Pull out each line below that contains the word "What".

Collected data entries

────────────────────

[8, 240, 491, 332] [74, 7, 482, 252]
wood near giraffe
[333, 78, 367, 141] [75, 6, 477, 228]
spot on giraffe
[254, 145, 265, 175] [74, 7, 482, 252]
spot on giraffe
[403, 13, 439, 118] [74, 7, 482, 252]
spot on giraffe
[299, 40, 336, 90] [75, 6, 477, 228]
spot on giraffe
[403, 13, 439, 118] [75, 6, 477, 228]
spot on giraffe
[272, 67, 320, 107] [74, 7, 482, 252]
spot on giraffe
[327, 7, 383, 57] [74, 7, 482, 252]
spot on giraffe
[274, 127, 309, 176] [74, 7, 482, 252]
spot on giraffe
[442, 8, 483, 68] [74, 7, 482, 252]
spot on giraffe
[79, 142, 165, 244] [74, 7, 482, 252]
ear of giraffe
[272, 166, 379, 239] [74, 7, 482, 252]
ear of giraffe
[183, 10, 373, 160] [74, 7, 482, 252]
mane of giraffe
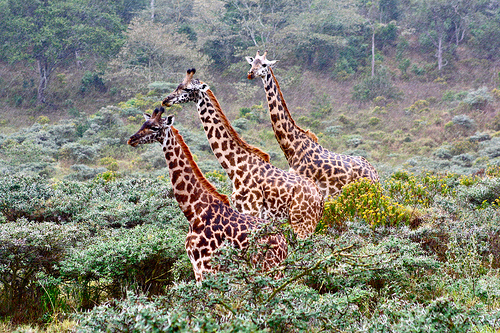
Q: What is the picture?
A: Giraffes.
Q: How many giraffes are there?
A: Three.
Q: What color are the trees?
A: Green.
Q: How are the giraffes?
A: Standing.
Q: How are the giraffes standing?
A: In a row.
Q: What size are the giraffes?
A: Big and tall.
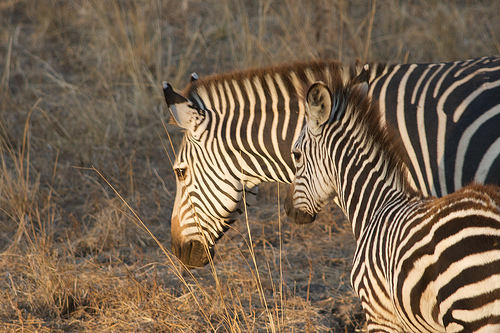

────────────────────

> _Answer for the task_:
Q: What is the picture?
Q: What color are the trees?
Q: What size are the giraffes?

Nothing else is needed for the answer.